Playing as if they’ve always played together, Bob and Co. follow the album’s opening track with ten more songs that not only sing the joys of New Orleans, but also the love that New Orleans has for Bob French. One listen to their performance of Bob’s well-known version of “You Are My Sunshine,” and you can simply hear the affection and admiration everyone has for him.
Even though I’ve babbled on and on and failed to mention each song by name and in its own turn, it certainly isn’t because they don’t deserve it. Rather, they all deserve it and I’m not sure that my limited talents as a writer are up to the task of shining the right amount of light upon them.
Whether it’s the slow sultry bounce of “Burgundy Street Blues,” the soft caress of “When It’s Sleepy Time Down South,” the heartbreaking pull in Ellen Smith’s voice as she plaintively asks “Do You Know What It Means (To Miss New Orleans,” and the absolute joy and reverential release that is to be found in the swaggering drum beat and vocals on the CD’s closing track, “When The Saints Go Marching In,” it is all part of one greater whole.

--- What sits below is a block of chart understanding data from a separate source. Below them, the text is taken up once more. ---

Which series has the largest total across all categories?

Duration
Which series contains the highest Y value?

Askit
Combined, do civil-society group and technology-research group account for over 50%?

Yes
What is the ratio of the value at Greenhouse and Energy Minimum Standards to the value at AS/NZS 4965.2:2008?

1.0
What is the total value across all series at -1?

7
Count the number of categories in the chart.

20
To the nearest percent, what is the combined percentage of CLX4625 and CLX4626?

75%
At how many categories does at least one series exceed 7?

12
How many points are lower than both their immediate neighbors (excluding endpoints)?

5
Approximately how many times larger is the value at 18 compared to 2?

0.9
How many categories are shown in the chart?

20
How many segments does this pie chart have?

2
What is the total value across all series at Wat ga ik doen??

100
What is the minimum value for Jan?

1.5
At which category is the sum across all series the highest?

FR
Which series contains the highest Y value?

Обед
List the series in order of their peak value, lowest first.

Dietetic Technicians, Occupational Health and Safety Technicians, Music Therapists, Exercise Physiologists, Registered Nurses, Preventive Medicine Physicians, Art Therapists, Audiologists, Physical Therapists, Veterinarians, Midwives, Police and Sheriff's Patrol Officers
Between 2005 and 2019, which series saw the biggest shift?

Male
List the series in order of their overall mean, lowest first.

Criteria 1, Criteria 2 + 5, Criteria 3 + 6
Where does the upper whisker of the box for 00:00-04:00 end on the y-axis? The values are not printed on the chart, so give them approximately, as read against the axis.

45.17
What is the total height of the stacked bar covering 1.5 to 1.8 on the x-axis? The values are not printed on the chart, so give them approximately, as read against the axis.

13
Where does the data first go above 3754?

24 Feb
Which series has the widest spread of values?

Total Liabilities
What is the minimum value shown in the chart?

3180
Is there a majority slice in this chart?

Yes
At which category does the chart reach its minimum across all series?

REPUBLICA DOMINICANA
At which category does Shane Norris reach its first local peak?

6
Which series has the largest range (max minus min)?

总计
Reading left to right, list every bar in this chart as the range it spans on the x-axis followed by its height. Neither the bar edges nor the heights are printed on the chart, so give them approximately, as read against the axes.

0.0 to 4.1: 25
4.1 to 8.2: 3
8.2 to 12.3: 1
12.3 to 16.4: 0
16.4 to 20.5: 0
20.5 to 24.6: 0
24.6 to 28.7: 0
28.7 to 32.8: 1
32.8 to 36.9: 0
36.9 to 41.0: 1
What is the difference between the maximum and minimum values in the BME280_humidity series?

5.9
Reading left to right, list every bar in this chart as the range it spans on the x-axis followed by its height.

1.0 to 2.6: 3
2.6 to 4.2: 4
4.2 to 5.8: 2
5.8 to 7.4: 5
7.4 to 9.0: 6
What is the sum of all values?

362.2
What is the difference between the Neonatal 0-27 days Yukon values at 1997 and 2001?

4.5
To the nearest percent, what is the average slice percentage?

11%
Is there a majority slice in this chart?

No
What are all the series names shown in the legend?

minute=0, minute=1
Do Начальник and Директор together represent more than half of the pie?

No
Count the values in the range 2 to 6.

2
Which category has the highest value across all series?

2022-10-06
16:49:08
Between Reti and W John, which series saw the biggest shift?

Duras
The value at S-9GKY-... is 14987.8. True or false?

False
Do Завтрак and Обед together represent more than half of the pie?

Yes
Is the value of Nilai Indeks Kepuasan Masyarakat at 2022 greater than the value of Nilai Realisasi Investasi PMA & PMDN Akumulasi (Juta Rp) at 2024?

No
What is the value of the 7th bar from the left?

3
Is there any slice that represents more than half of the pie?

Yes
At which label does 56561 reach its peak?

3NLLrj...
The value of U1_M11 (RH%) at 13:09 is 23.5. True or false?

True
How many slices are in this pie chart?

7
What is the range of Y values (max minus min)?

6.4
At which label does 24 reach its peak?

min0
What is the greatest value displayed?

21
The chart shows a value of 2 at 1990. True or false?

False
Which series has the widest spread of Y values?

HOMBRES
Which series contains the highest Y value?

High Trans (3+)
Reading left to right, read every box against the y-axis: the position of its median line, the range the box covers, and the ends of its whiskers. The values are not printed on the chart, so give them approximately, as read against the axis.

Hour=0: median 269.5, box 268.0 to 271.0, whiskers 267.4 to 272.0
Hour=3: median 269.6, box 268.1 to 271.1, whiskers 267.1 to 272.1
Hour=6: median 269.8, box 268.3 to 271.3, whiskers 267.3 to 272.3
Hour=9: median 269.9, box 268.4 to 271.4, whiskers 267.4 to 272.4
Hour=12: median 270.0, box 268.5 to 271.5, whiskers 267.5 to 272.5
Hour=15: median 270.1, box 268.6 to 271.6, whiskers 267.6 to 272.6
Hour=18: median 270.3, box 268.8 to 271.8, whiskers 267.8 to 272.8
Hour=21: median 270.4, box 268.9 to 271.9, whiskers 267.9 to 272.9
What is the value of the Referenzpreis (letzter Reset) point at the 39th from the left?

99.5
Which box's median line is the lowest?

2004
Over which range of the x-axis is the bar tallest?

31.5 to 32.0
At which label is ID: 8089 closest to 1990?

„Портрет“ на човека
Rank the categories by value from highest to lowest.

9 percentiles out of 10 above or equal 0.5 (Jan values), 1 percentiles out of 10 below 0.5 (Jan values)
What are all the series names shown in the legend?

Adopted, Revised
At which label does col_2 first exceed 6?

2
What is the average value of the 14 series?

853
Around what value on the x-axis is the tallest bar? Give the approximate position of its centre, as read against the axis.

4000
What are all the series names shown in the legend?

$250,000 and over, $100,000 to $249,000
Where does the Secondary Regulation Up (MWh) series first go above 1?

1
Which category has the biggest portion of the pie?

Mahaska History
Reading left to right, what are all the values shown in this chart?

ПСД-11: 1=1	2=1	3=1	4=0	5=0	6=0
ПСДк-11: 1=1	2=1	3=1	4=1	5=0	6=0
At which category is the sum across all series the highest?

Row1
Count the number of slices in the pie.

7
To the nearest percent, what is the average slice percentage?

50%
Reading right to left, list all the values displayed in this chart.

This album is nothing more or less than a lovely moment in time — a time when the City of New Orleans can hold its head up for a while from all the hard work that is continually ongoing in the seemingly never-ending wake of Katrina — and dance and sing along with one of its treasures; a snapshot, if you will. Yes. That’ll work nicely, I think. In the end, this album is a sonic Polaroid of the music of Bob French and the City he loves.
The city those of us who will always identify ourselves as “Louisianians,” though we may move on to other states for much of our lives, love as well… the city of New Orleans.
… Okay. I may have gotten carried away, but it’s my review and I’m allowed.